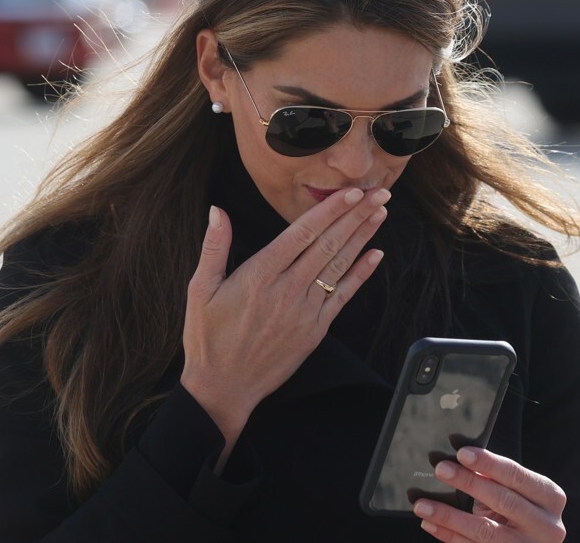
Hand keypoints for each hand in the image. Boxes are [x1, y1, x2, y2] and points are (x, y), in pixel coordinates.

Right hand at [180, 187, 388, 447]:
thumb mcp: (199, 290)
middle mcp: (287, 290)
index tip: (351, 192)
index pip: (302, 233)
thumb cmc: (208, 339)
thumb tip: (216, 210)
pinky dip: (361, 275)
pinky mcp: (315, 331)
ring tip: (381, 214)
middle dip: (356, 216)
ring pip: (339, 266)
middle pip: (328, 244)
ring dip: (362, 238)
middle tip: (380, 194)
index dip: (330, 210)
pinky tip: (376, 255)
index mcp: (259, 275)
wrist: (223, 388)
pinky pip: (342, 297)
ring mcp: (304, 311)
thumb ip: (213, 247)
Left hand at [413, 447, 566, 542]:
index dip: (489, 464)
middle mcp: (546, 526)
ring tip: (423, 504)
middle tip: (441, 469)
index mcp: (551, 498)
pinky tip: (430, 523)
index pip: (517, 476)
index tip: (462, 453)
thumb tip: (460, 461)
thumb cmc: (523, 512)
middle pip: (503, 500)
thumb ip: (496, 478)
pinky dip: (449, 535)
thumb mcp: (517, 493)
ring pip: (485, 531)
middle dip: (468, 483)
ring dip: (449, 516)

+ + + +

**Instructions to follow**
Only one stretch of the records above is wanted: the lines between the one holding "ring mcp: (304, 311)" and the one holding "index tip: (462, 453)", inclusive, reproduced exactly.

**Output below**
ring mcp: (304, 311)
thumb ip: (213, 247)
Left hand at [413, 447, 566, 542]:
index dip: (489, 464)
middle mcp: (546, 526)
ring tip: (423, 504)
middle tip: (441, 469)
index mcp: (551, 498)
pinky tip: (430, 523)
index pip: (517, 476)
index tip: (462, 453)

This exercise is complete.